Time may change the muse physically but will not affect the speaker’s feelings for them. The muse is eternally memorialized in the poet’s heart and within their own words regardless of the possible and potential rekindling. Although it is not clear what will happen, there is hope for their relationship to live anew.
After reading “Sonnet 100”, I wanted to reflect on my own myriads of muses. There is a symbolic relationship between a poet and a muse. Muses take many different forms and transcend more than just a mere person. They can surface from a place, an object, a memory, a personification, an identity, or anything that a poet can tap into to render a poem.
Constantly changing, what works one day may not work the next day. It is crucial for poets to say goodbye to their muses when they have served their purpose in their literary spaces.
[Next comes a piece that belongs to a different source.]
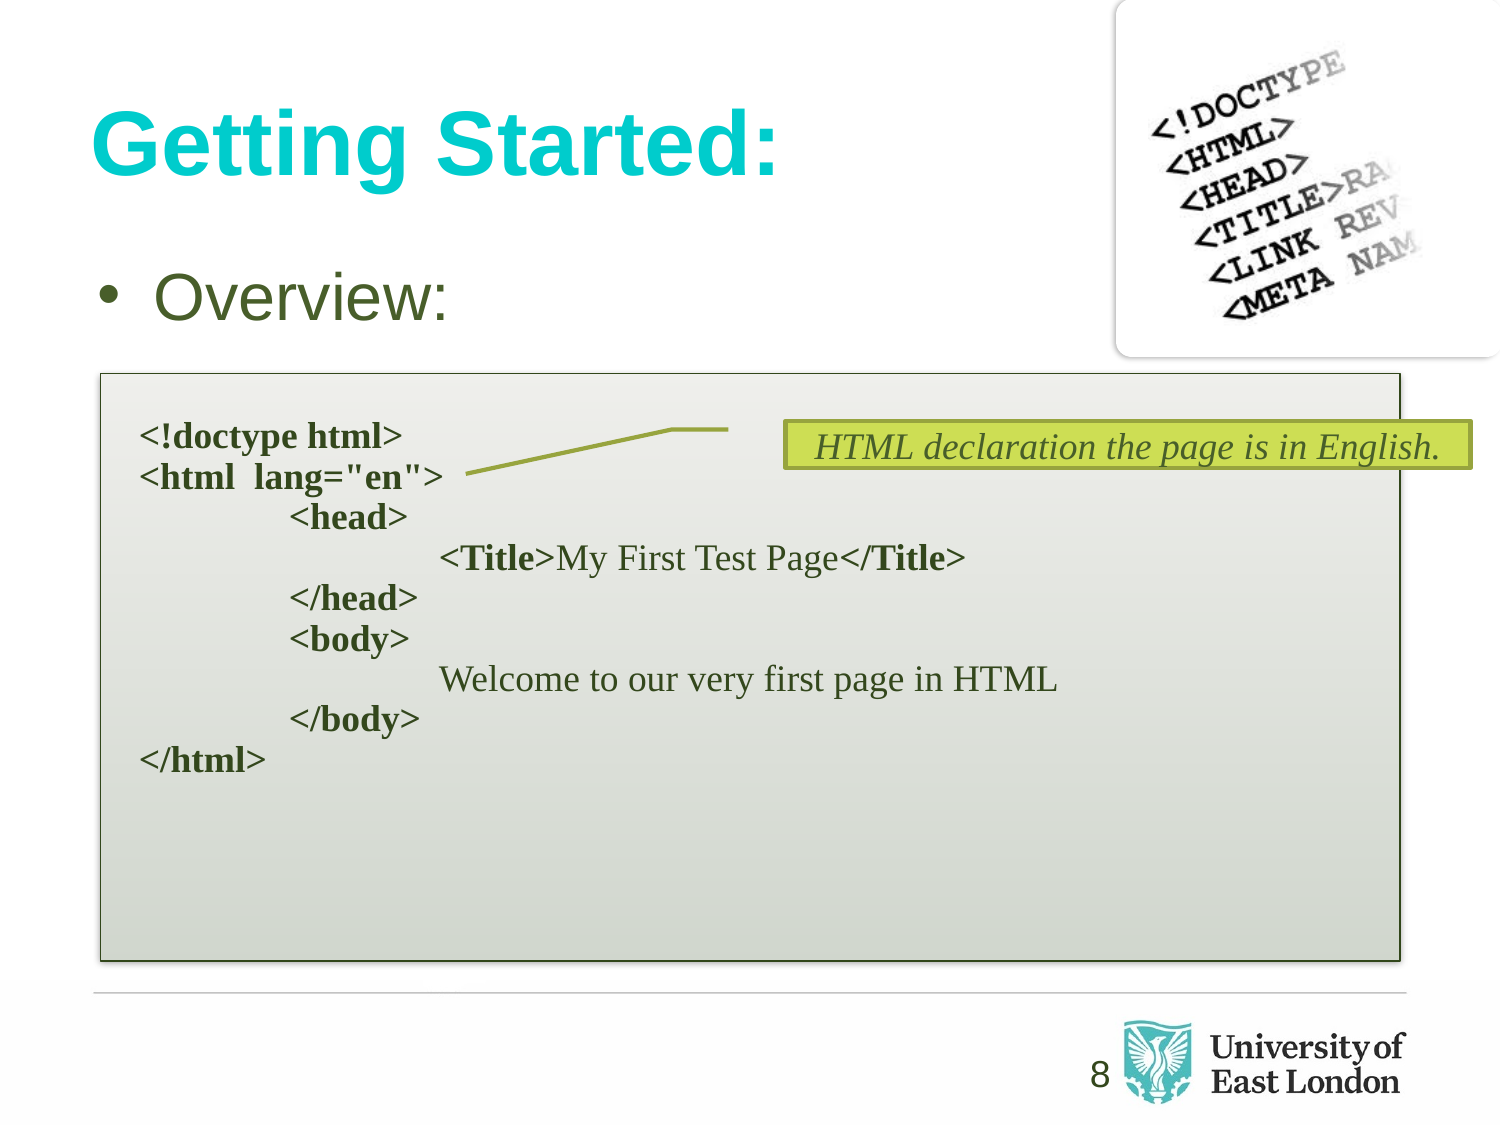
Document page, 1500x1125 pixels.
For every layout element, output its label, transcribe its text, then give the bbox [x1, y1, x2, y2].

When I first dabbled in writing poetry, sonnets were my poem of choice as they were the form I was predisposed to. Every sonnet felt like a puzzle trying to get the rhyme scheme to fit my narrative. As my writing has evolved, I have learned to drift from standard forms and experiment with free verse and free form.
With poetry, most people think a poet must stick to a standard rhyme scheme interlaced with flowery language like that of Shakespeare’s to make a “good” poem. How can one place limits on something so pure and vulnerable?
At the end of the day, poetry has no rules and restrictions. Poetry is a process that asks so much and so little of the poet simultaneously. Are you willing to give yourself over?